In 1859, the British nurse and social reformer Florence Nightingale wrote, “Unnecessary noise is the most cruel absence of care that can be inflicted on sick or well.” Every careless clatter or banal bit of banter, Nightingale argued, can be a source of alarm, distress, and loss of sleep for recovering patients. She even quoted a lecture that identified “sudden noises” as a cause of death among sick children.
This might be particularly relevant to ME/CFS and FM because in FM and I suppose ME/CFS the brain has trouble ignoring innocuous stimuli like noises. It should stop paying attention to them but it doesn't. That suggests that it always remains overstimulated (and helps to explain the focus problem).

Neurophysiological research suggests that noises first activate the amygdalae, clusters of neurons located in the temporal lobes of the brain, associated with memory formation and emotion. The activation prompts an immediate release of stress hormones like cortisol.
There have been studies that suggest something is going on with the default mode in ME/CFS.

For decades, scientists had known that the brain’s “background” activity consumed the lion’s share of its energy. Difficult tasks like pattern recognition or arithmetic, in fact, only increased the brain’s energy consumption by a few percent. This suggested that by ignoring the background activity, neurologists might be overlooking something crucial. “When you do that,” Raichle explains, “most of the brain’s activities end up on the cutting room floor.”l
This is amazing

Kirste found that two hours of silence per day prompted cell development in the hippocampus, the brain region related to the formation of memory, involving the senses. This was deeply puzzling: The total absence of input was having a more pronounced effect than any sort of input tested.
My question with ME/CFS is how can you have silence - mental silence - when your body always seems to be acting up?

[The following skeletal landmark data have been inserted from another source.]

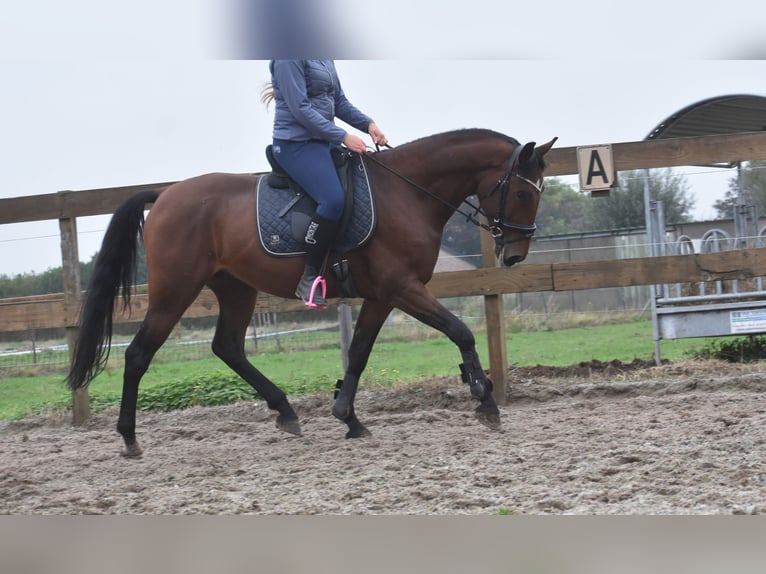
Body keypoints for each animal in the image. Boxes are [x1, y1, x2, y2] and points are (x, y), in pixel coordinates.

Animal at [66, 129, 557, 457]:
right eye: (520, 193)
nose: (515, 255)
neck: (406, 194)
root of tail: (165, 196)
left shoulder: (382, 296)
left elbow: (358, 354)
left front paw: (349, 418)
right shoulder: (402, 288)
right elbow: (460, 332)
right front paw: (485, 398)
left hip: (236, 289)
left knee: (228, 347)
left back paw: (285, 411)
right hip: (175, 292)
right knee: (138, 355)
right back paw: (129, 437)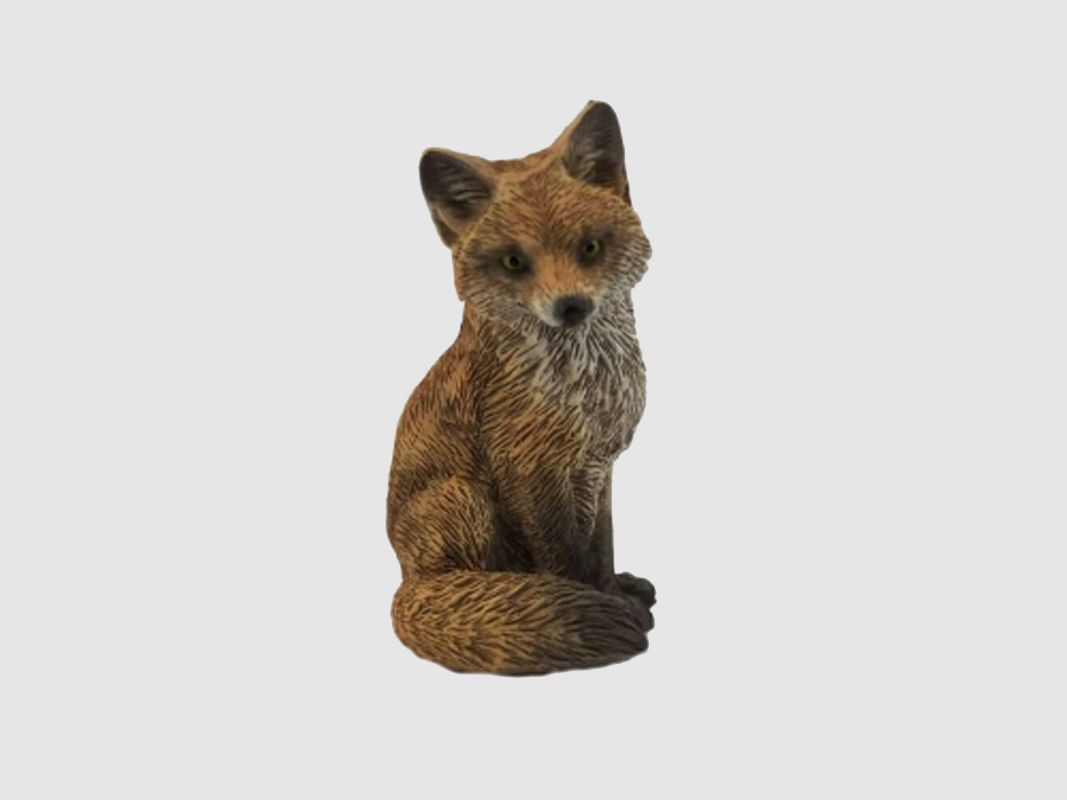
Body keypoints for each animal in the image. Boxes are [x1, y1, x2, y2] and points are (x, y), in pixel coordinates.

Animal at [387, 101, 656, 675]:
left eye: (590, 247)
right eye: (514, 262)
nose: (571, 307)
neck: (586, 388)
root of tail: (405, 582)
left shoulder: (599, 464)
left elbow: (601, 546)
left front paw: (610, 589)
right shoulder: (530, 467)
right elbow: (564, 559)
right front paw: (592, 603)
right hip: (462, 498)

ME/CFS is the opposite of silence in my opinion.
 

bobby

Well-Known Member
My question with ME/CFS is how can you have silence - mental silence - when your body always seems to be acting up? ME/CFS is the opposite of silence in my opinion.
I was thinking the same thing, Cort. Absolute silence doesn't really exist for us, if our brain acts up even by the sound of the bed sheets against our skin, or the sound of our own breathing?

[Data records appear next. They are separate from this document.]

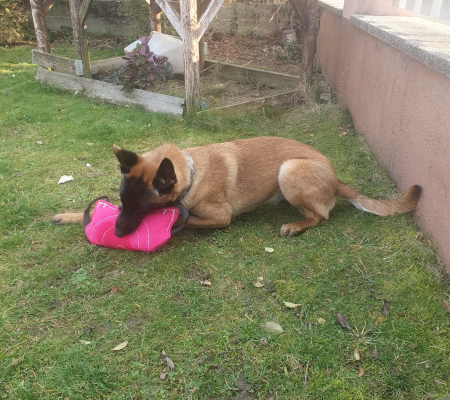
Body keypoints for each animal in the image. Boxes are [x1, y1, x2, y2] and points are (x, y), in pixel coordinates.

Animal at [51, 136, 421, 238]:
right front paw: (71, 215)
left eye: (145, 210)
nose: (116, 232)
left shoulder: (219, 217)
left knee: (321, 216)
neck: (192, 171)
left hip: (288, 170)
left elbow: (185, 220)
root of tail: (334, 175)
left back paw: (296, 225)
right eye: (123, 201)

The more silent my surroundings, the more I hear my tinnitus. A while ago I noticed that if I keep my earplugs in too long, it has the same effect as spending too much time in a noisy place, as the earplugs magnify the loudness of my tinnitus.

I guess we never win... :hungover:
 

Cort

Founder of Health Rising and Phoenix Rising
Staff member
I was thinking the same thing, Cort. Absolute silence doesn't really exist for us, if our brain acts up even by the sound of the bed sheets against our skin, or the sound of our own breathing?

The more silent my surroundings, the more I hear my tinnitus. A while ago I noticed that if I keep my earplugs in too long, it has the same effect as spending too much time in a noisy place, as the earplugs magnify the loudness of my tinnitus.

I guess we never win... :hungover:
Darn - tinnitus is something that I have to deal with as well :blackeye:

Plus there's the heart beats I hear some times and just feelings of pain and discomfort and weird body sensations that take away from the mental silence I think we could use to heal...
 

Cort

Founder of Health Rising and Phoenix Rising
Staff member
Darn - tinnitus is something that I have to deal with as well :blackeye:

Plus there's the heart beats I hear some times and just feelings of pain and discomfort and weird body sensations that take away from the mental silence I think we could use to heal...
I didn't know I had tinnitis until I spent time in the desert. Even then I thought oh this is what silence is like - there's this ringing sound to it! (lol). That was probably about 10 years ago. It comes and goes but has gotten a lot louder since then.